A propos des élections européennes, le comité exécutif souligne la distance croissante qui sépare les travailleurs et les citoyens des institutions européennes dont le Conseil européen qui rassemble les chefs d’État et de gouvernement des États membres. Il affirme que les partis anti-européens, d’extrême droite, xénophobes et autoritaires n’offrent aucune solution. Ces partis sont dangereux et le comité exécutif les rejette totalement. Il revendique la mise en place de politiques favorables à l’emploi et protectrices des travailleurs, des droits des peuples et du modèle social européen.
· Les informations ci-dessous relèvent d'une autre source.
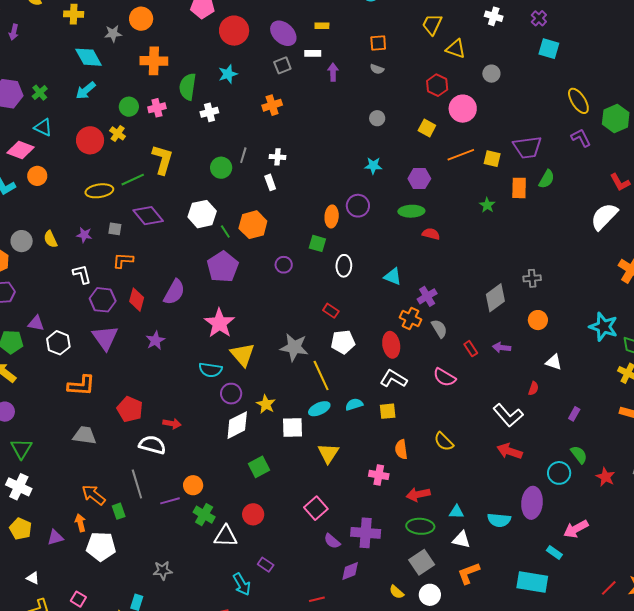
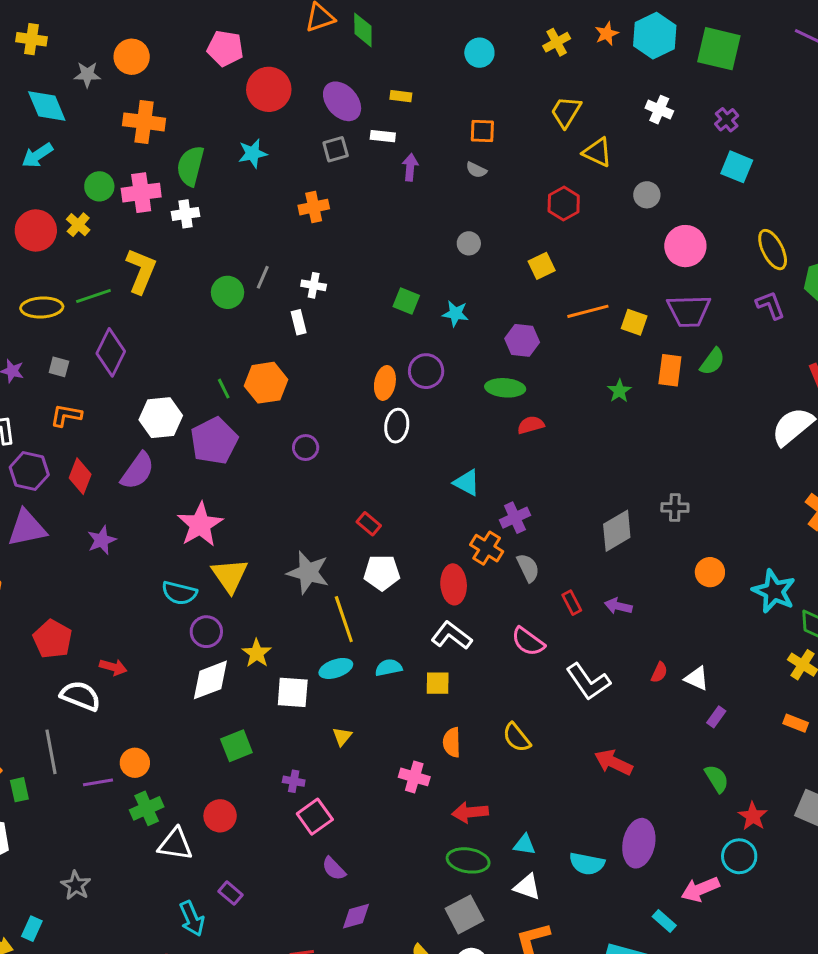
pink cross: (157, 108) -> (141, 193), size x1.4
pink circle: (463, 109) -> (685, 246), moved
white cross: (209, 112) -> (186, 214), moved
yellow square: (427, 128) -> (542, 266), turned 30
white hexagon: (202, 214) -> (161, 418), moved
purple diamond: (148, 216) -> (111, 352), turned 60
red semicircle: (431, 234) -> (531, 425), turned -36
green square: (317, 243) -> (406, 301), moved
white ellipse: (344, 266) -> (397, 426), moved
orange circle: (538, 320) -> (710, 572), moved
purple triangle: (105, 338) -> (27, 528), turned 48
white triangle: (554, 362) -> (697, 678), moved
white L-shape: (508, 415) -> (588, 682), moved
yellow triangle: (328, 453) -> (342, 736), size x0.6
cyan circle: (559, 473) -> (739, 856), moved
green cross: (204, 515) -> (147, 808), turned 30
purple cross: (366, 533) -> (294, 781), moved, size x0.5
gray star: (163, 570) -> (76, 885), turned 30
Les exigences et les propositions de la CES sont exposées dans son « Contrat social pour l’Europe » et dans son vaste plan d’investissement européen.

La déclaration commune AFL-CIO / CES considère qu’augmenter les échanges commerciaux entre les USA et l’Union européenne peut contribuer à une croissance qui stimule la création d’emplois de qualité et à une prospérité partagée des deux côtés de l’Atlantique à la condition que le projet soit envisagé et conduit de manière transparente, démocratique et axé sur ces objectifs.

Hormis ces deux moments forts qui ont fait l’objet d’âpres discussions, le comité exécutif a également fait le point de la campagne de la CES « Une nouvelle voie pour l’Europe » et du processus d’examen partagé des politiques budgétaires des États membres dans le cadre du semestre européen.

Le comité exécutif a approuvé une résolution définissant la position de la CES sur le nouveau programme quinquennal de la Commission sur la migration et a donné mandat au secrétariat de la CES sur deux points, l’un pour entamer les négociations du prochain programme de travail des partenaires sociaux 2015-2017 et l’autre pour prendre les mesures nécessaires afin d’assurer la participation effective des syndicats dans le processus de création de normes sociales.

Le comité exécutif a rejeté catégoriquement la proposition de directive de la Commission européenne sur les sociétés unipersonnelles à responsabilité limitée.